Four Minutes (Vier Minuten)
Four minutes takes the familiar theme of the tortured, misunderstood artist and plays it out in the setting of a modern-day women’s prison. The artist in question is Jenny (Hannah Herzsprung), a young, violent piano-playing genius who is locked up for murder. She finds solace in her tentative friendship with a cantankerous old piano teacher, Traude (Monica Bleibtreu), who herself conceals a secret past. The pair bond over music, which also gives them respite from a cruel and corrupt world.
Jenny’s one redeeming feature is her piano-playing, which wins the admiration of the watching media, and the contempt of her fellow prisoners. She is rude, sadistic and thoroughly selfish, personality traits apparently explained by her abusive past. Her back story, which involves her being repeatedly raped by her alcoholic father, draws our pity, but that pity never blossoms into admiration.

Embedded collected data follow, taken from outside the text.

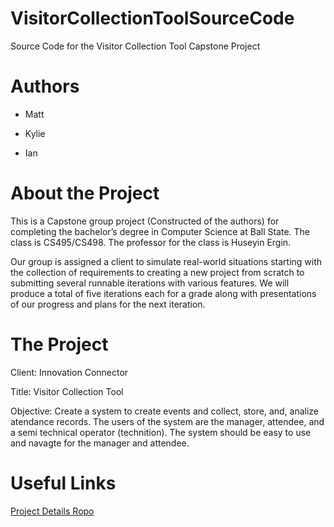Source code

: # VisitorCollectionToolSourceCode

Source Code for the Visitor Collection Tool Capstone Project

# Authors

* Matt

* Kylie

* Ian

# About the Project

This is a Capstone group project (Constructed of the authors) for completing the bachelor’s degree in Computer Science at Ball State. The class is CS495/CS498. The professor for the class is Huseyin Ergin.

Our group is assigned a client to simulate real-world situations starting with the collection of requirements to creating a new project from scratch to submitting several runnable iterations with various features. We will produce a total of five iterations each for a grade along with presentations of our progress and plans for the next iteration.

# The Project

Client: Innovation Connector

Title: Visitor Collection Tool

Objective: Create a system to create events and collect, store, and, analize atendance records. The users of the system are the manager, attendee, and a semi technical operator (technition). The system should be easy to use and navagte for the manager and attendee.

# Useful Links

[Project Details Ropo](https://github.com/IanShepard/VisitorCollectionTool)

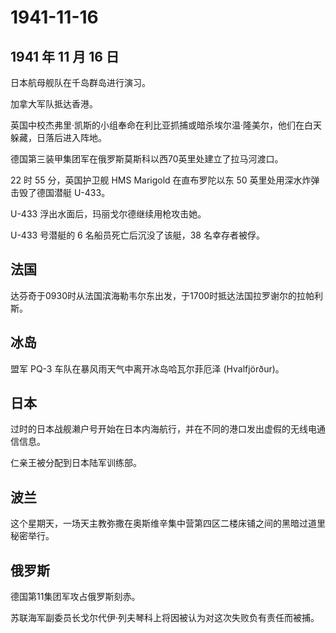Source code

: # 1941-11-16

## 1941 年 11 月 16 日

日本航母舰队在千岛群岛进行演习。

加拿大军队抵达香港。

英国中校杰弗里·凯斯的小组奉命在利比亚抓捕或暗杀埃尔温·隆美尔，他们在白天躲藏，日落后进入阵地。

德国第三装甲集团军在俄罗斯莫斯科以西70英里处建立了拉马河渡口。

22 时 55 分，英国护卫舰 HMS Marigold 在直布罗陀以东 50
英里处用深水炸弹击毁了德国潜艇 U-433。

U-433 浮出水面后，玛丽戈尔德继续用枪攻击她。

U-433 号潜艇的 6 名船员死亡后沉没了该艇，38 名幸存者被俘。

## 法国

达芬奇于0930时从法国滨海勒韦尔东出发，于1700时抵达法国拉罗谢尔的拉帕利斯。

## 冰岛

盟军 PQ-3 车队在暴风雨天气中离开冰岛哈瓦尔菲厄泽 (Hvalfjörður)。

## 日本

过时的日本战舰濑户号开始在日本内海航行，并在不同的港口发出虚假的无线电通信信息。

仁亲王被分配到日本陆军训练部。

## 波兰

这个星期天，一场天主教弥撒在奥斯维辛集中营第四区二楼床铺之间的黑暗过道里秘密举行。

## 俄罗斯

德国第11集团军攻占俄罗斯刻赤。

苏联海军副委员长戈尔代伊·列夫琴科上将因被认为对这次失败负有责任而被捕。

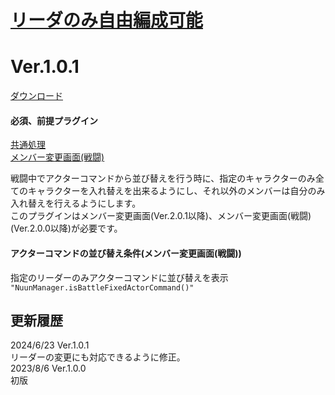 # [リーダのみ自由編成可能](https://raw.githubusercontent.com/nuun888/MZ/master/NUUN_LeaderActorFormationOnly.js)
# Ver.1.0.1
[ダウンロード](https://raw.githubusercontent.com/nuun888/MZ/master/NUUN_LeaderActorFormationOnly.js)
#### 必須、前提プラグイン
[共通処理](https://github.com/nuun888/MZ/blob/master/README/Base.md)  
[メンバー変更画面(戦闘)](https://github.com/nuun888/MZ/blob/master/README/NUUN_MenuParamListBase.md)  

戦闘中でアクターコマンドから並び替えを行う時に、指定のキャラクターのみ全てのキャラクターを入れ替えを出来るようにし、それ以外のメンバーは自分のみ入れ替えを行えるようにします。  
このプラグインはメンバー変更画面(Ver.2.0.1以降)、メンバー変更画面(戦闘)(Ver.2.0.0以降)が必要です。  

#### アクターコマンドの並び替え条件(メンバー変更画面(戦闘))
指定のリーダーのみアクターコマンドに並び替えを表示  
`"NuunManager.isBattleFixedActorCommand()"`  

## 更新履歴
2024/6/23 Ver.1.0.1  
リーダーの変更にも対応できるように修正。  
2023/8/6 Ver.1.0.0  
初版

There are several moments of dark humour, such as when a fellow prisoner hangs herself and Jenny steals a fag out of the corpse’s pocket, or when she attempts to take her own life by running out of a window, and falls back against the impact of the shatterproof glass. However, the film is too absorbed in its narrow subject to sustain our interest to the end.
Four Minutes won the gong for Best German Film at the 2007 German Film Awards, with Monica Bleibtreu named as best actress for her role. Indeed, the acting from both leads is excellent - both sensitive and intense - but it isn’t enough to pull the film from its gloomy introspection.